THE FIRST PEOPLE TO LEARN THE hottest news in politics these days are Colin Powell and Wendy Walker Whitworth. The top producer for Larry King's prime-time chat show on CNN, Whitworth had just finished the cake and champagne at her mother's 80th birthday celebration in Chicago early last week when her ever present beeper began chirping. The message: Call Ross Perot.
The twangy Texas billionaire, who seasons his speech with references to crazy aunts and albino monkeys, always gives good TV. So he had a long-standing invitation to announce on Larry King Live whatever he might do in the 1996 campaign. He was phoning Whitworth to accept. Perot wanted to announce the formation of a whole new "Independence" political party in all 50 states to challenge what he derides as "those special-interest parties," the Democrats and Republicans. Whitworth booked him for the following evening.

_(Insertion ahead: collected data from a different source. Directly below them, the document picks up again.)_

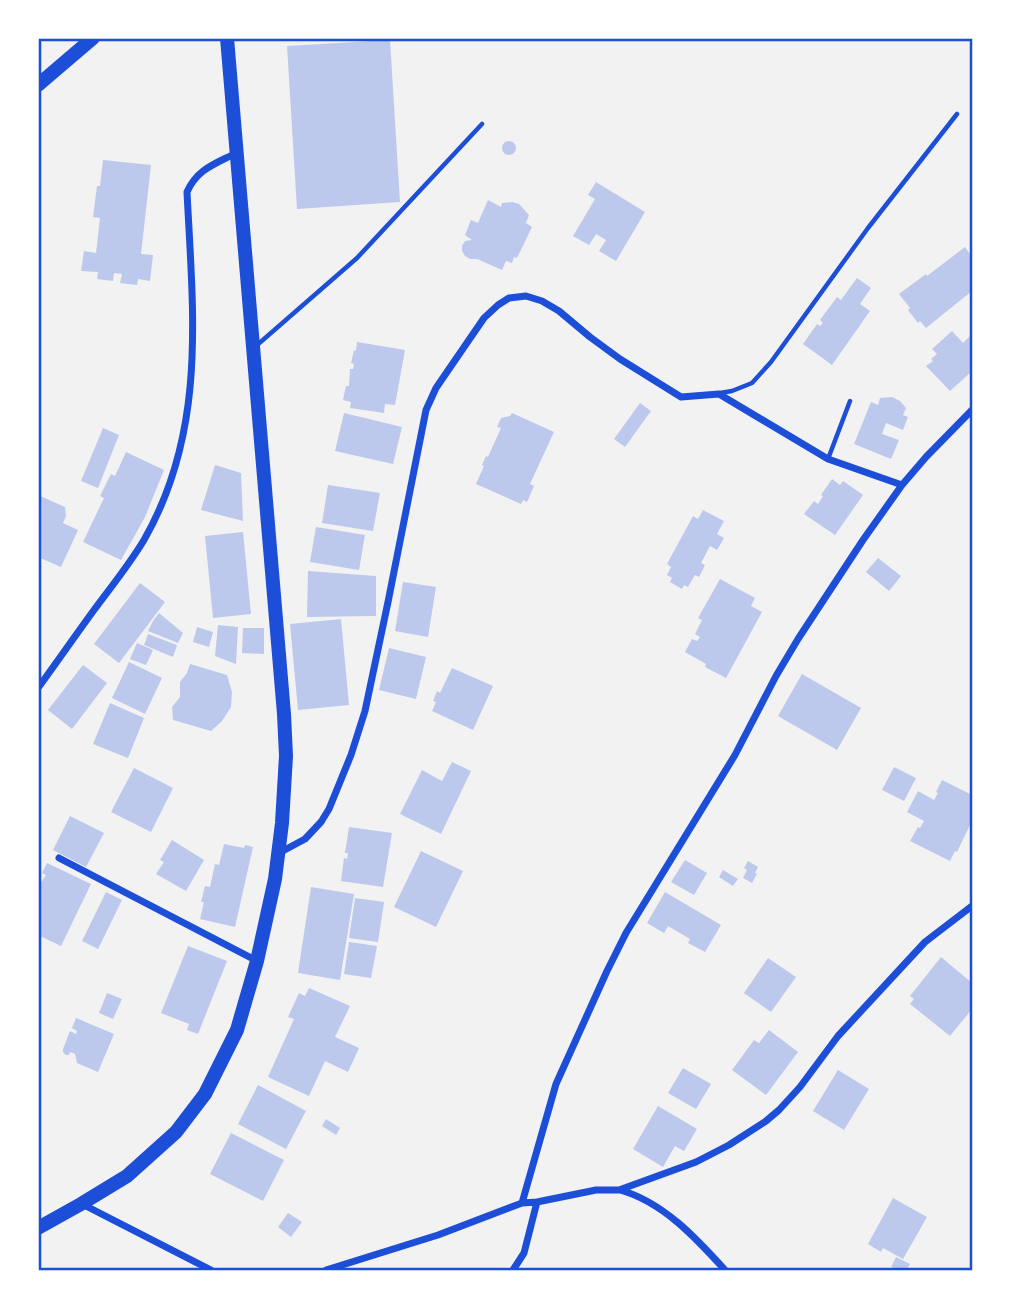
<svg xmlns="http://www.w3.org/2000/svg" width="1011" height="1309" viewBox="0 0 1011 1309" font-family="Signika,sans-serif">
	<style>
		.building { fill: #bdc9ec }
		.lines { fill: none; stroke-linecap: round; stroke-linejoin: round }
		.service { stroke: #1d4ed8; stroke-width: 4.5 }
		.minor { stroke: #1d4ed8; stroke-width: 7 }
		.secondary { stroke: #1d4ed8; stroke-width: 14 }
		.neatline { fill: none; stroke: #1d4ed8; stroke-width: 2.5 }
	</style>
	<rect width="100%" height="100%" fill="#f2f2f2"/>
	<path class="building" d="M390,40L400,202L297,209L287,46Z
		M502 148a7 7 0 1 1 14 0a7 7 0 1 1-14 0Z
		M103,160L151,165L141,254L153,255L150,281L138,279L137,285L120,283L122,274L114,273L113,281L97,279L98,272L81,271L84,251L96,253L100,218L93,217L97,186H100Z
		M596,182L645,212L616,261L599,251L606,240L596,234L589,245L573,236L595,199L588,195Z
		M488,200L501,207L502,203L512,202L519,204L529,215L526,223L532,227L517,258L514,257L512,263L506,261L502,270L477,259H470L465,256L462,251V246L465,241L472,240L465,235L471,220L478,223Z
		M965,247L972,257V291L926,328L920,321L918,323L908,310L910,308L899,294L926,274L927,276Z
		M857,278L871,288L860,304L870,311L832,365L803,344L817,324L820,326L823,323L820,320L837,297L841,300Z
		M952,331L963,343L972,334V374L971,372L950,391L926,366L933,361L931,359L937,354L932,349Z
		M357,342L405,350L395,405L385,404L384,413L350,408L351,402L343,400L346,386H349L350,369H353L354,364L351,363L354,350L356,351Z
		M892,397L900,401L906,408L903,415L908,417L903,430L886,423L882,434L899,440L891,459L854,444L871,402L878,405L880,398Z
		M640,403L651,411L625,447L614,439Z
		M344,413L402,427L393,464L335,451Z
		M512,413L554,432L530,484L534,486L527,502L523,500L521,504L476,484L484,466L482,465L486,456L488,457L501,428L497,427L501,418L510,416Z
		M103,428L119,435L98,488L81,481Z
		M126,452L164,470L145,517L121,560L83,542L104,498L100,496L111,474L115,476Z
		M215,465L241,473L243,521L201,510Z
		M832,479L840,485L843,481L863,495L835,535L804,514L814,501L818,504L823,496L821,495Z
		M328,485L380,493L373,531L322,523Z
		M38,495L65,507L66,516L63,523L78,530L61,567L38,557Z
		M703,510L724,521L717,534L724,538L717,550L710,546L701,563L705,565L699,577L695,575L688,587L684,585L682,589L670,582L672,578L667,575L671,567L667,564L693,516L698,519Z
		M316,527L365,535L359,570L310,562Z
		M243,532L251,614L213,618L205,536Z
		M878,558L901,576L889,591L866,572Z
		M308,571L376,576V616L307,617Z
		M720,579L755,598L751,606L762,612L726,678L705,667L706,664L685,652L692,639L697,641L700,637L695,634L702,620L698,618Z
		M403,582L436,587L428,637L395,631Z
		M140,583L165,602L119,663L94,644Z
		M159,613L183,633L178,643L148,631L153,621Z
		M341,619L349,705L298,710L290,624Z
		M218,625L238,627L236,664L215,656Z
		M197,627L213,632L209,647L193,642Z
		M243,628H264V654L242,653Z
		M148,634L177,645L173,657L144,645Z
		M137,643L153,650L146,665L130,659Z
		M389,648L426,657L416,699L379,690Z
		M129,662L162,678L145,714L112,698Z
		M190,664L227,675L232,692L231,707L222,721L211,731L173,720L172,707L180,697V682L187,673Z
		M83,665L107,683L72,729L48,710Z
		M452,668L493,686L473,730L432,711L436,702L433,701L437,691L440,693Z
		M802,674L861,708L837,750L778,716Z
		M110,703L144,718L128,758L93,744Z
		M452,762L471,771L441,834L400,814L422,770L442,781Z
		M894,767L916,778L904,801L882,790Z
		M134,768L173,788L151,832L111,812Z
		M942,780L972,795V821L957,852L955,851L950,861L910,841L918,827L920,828L924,821L907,812L918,791L934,800L938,793L936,792Z
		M70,816L104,833L86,867L53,850Z
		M349,827L392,833L383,887L341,881L344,858L347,859L348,853H345Z
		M172,840L204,860L186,891L156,874L164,862L160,860Z
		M224,844L244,848L245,845L253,847L235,927L200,919L204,902H201L205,886L210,887L215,864L219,865Z
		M421,851L463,871L436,927L394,907Z
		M685,860L707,873L694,895L671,882Z
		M748,861L758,867L755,873L757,874L752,883L743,878L747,870L744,868Z
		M47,863L91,884L61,946L38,935V887L46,875L42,873Z
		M723,870L738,879L733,886L719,877Z
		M311,887L354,894L340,980L298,973Z
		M106,892L122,900L98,949L82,941Z
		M665,892L721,925L705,952L688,943L690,939L668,926L664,933L647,923Z
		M355,898L384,902L378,942L349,938Z
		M349,942L377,946L371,978L344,974Z
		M188,946L227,961L198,1034L187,1030L189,1024L161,1013Z
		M941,957L972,983V1009L950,1036L910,1004L914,999L910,996Z
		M768,958L796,977L771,1012L744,993Z
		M309,988L350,1006L335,1037L359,1048L348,1072L325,1061L309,1096L268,1077L294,1019L288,1017L299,993L305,996Z
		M107,993L122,999L113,1019L99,1013Z
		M76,1018L114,1034L98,1072L77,1063L75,1054L70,1052L69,1055H66L63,1052V1049L70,1031L76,1034L77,1031L72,1028Z
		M769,1030L798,1052L766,1095L732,1070L754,1040L759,1043Z
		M683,1068L711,1084L696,1109L668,1093Z
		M838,1070L869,1089L844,1130L813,1111Z
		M258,1085L306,1111L286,1149L238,1124Z
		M658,1106L697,1129L684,1151L675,1146L663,1167L633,1149Z
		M326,1119L340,1128L336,1135L322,1126Z
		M231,1133L284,1160L263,1201L210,1174Z
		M893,1198L927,1217L903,1259L883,1248L881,1252L868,1244Z
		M288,1213L302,1222L291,1237L278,1227Z
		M896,1257L910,1264L906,1270H900L891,1267Z"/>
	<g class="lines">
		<path class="service" d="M256,346L357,258L482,124
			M720,393L732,391L752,383L771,362L868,228L957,114
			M828,459L850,401"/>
		<path class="minor" d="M38,688C57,662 75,636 94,610C111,587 129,565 144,540C207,430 193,313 187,192C197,169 215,164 236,153
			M279,853L305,839L321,822L329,809L351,755L365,711L388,602L426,410L436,388L484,318L498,305L509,298L526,296L542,301L559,311L590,337L620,359L681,397L719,394L828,459L902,485
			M59,858L257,961
			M620,1190C663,1202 696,1238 725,1270
			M522,1203L556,1084L607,971L626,933L735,755L776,676L798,639L863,540L902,485L926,457L972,410
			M82,1204L211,1270
			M326,1270L438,1235L522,1203L537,1202L596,1190H619L696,1162L729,1145L766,1121L779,1110L800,1087L838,1036L925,942L972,906
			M513,1270L524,1253L537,1202"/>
		<path class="secondary" d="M38,85L93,38
			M38,1228L81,1204L127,1176L176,1132L205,1094L237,1030L257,961L275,879L282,823L286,756L284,714L227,38"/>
	</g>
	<rect width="1011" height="1309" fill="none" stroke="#ffffff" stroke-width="80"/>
	<rect x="40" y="40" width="931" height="1229" class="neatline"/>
</svg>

Perot then called the Virginia home of Powell, who was resting from the rigors of signing 4,000 copies a day of his memoir and deciding whether to run for President. Powell listened and asked questions as Perot explained his new party and his desire that it nominate some candidate other than himself for President--say, Powell or retiring Senator Bill Bradley, the New Jersey Democrat. The new party "will build a war chest of $60 million at least," Perot subsequently explained to TIME, so its candidate "won't have to go out with a tambourine and beg the special interests for money." Powell was noncommittal on the phone, but months earlier he had mused to friends that an independent movement with Perot's money--but without Perot as candidate--might be appealing. Later, asked by reporters whether he would run in Perot's new party, Powell replied, "Obviously, it's something I would consider."
Perot seems to realize he will never be President; too many Americans distrust and dislike him after his paranoid and imperious performances, from his baseless charge during the 1992 campaign that the G.O.P. was trying to disrupt his daughter's wedding through the 1993 debate with Vice President Al Gore over trade. In a TIME/CNN poll conducted last week, 54% of those surveyed believe Perot's formation of the new party is "good for the country." A two-thirds majority, however, think Perot should not be that party's candidate for President.
Yet Perot is determined to retain influence in presidential politics, and his success could already be seen last week in the reactions of the presidential hopefuls. Most Republicans expressed anger that Perot might again, as in 1992, draw votes away from their nominee and thus help Bill Clinton. At the same time, though, candidates Lamar Alexander and Pat Buchanan--and President Clinton--tried to ape Perot's independent appeal by distancing themselves from the congressional "insiders" who dominate their respective parties.